McManus Lab, University of California San Francisco

Pronouns: he/him

I received my PhD in Immunology in 2018 from the National University of Singapore, where I worked in the laboratories of Michael Kemeny and Nicholas Gascoigne. During my PhD work, I studied the biology of CD8 T cells and their interactions with dendritic cells. I am extremely interested in multidisciplinary research and I aspire to expand our understanding of biology and unravel the mysteries of life through the development of novel approaches.
My current work revolves around elucidating the processes and pathways used by antigen presenting cells to shape anti-cancer immunity. As arbiters of the immune system, antigen presenting cells play a central role in directing the body’s response to tumor development and to therapy. Hence, a deep understanding of the processes involved in interactions between these cells and cancer cells or other immune cells is a key step in the development of curative immunotherapies.

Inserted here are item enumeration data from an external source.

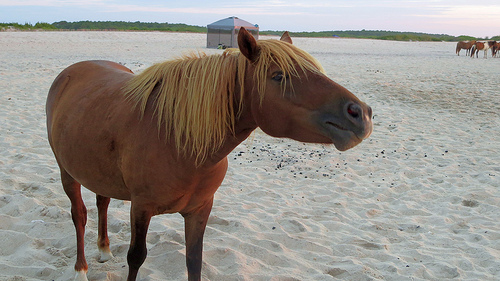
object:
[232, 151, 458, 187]
trash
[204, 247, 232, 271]
footprint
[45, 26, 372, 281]
pony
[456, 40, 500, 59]
horses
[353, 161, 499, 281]
sand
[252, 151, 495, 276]
footprints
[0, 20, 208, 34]
trees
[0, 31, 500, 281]
sand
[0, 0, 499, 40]
sky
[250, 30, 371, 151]
head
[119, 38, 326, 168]
mane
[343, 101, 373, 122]
nose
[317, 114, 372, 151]
mouth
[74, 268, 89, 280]
hair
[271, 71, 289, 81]
eye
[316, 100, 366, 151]
part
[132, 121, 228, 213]
chest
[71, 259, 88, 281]
feet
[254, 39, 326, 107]
hair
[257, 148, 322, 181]
specs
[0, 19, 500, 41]
hill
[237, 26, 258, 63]
ears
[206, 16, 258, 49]
center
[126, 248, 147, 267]
knee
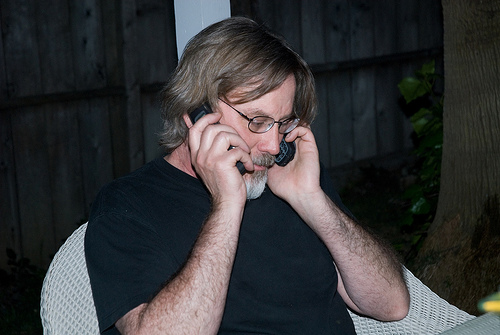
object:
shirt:
[84, 154, 355, 335]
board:
[325, 3, 435, 181]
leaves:
[397, 58, 442, 178]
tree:
[419, 4, 500, 283]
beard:
[243, 153, 277, 200]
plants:
[393, 49, 448, 225]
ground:
[412, 215, 474, 276]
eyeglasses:
[216, 96, 301, 134]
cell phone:
[187, 106, 208, 124]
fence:
[51, 44, 126, 142]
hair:
[382, 249, 399, 264]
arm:
[290, 192, 411, 322]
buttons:
[280, 149, 290, 156]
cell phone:
[274, 137, 295, 167]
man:
[84, 16, 408, 335]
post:
[172, 0, 233, 58]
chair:
[38, 221, 99, 335]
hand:
[187, 112, 255, 197]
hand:
[267, 123, 321, 198]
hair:
[154, 15, 321, 149]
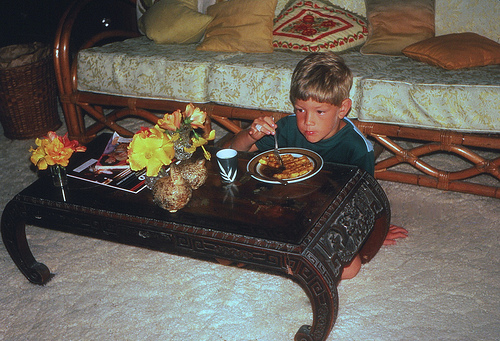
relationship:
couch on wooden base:
[61, 0, 498, 199] [55, 81, 498, 202]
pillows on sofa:
[401, 32, 498, 67] [50, 0, 497, 188]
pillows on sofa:
[358, 0, 435, 50] [50, 0, 497, 188]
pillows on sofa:
[273, 2, 368, 55] [50, 0, 497, 188]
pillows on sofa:
[201, 0, 277, 50] [50, 0, 497, 188]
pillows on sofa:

Although recent development in CRISPR-based technologies have enabled high-throughput screening of pathways involved in a myriad of biological processes, certain technological hurdles prevent such strategies from being applied to the study of immune-cancer cell interactions. To address that, I have developed a new method that enables the tracking of cell interactions via sequencing and am applying this new technology to enable CRISPR screening in various cell interaction contexts.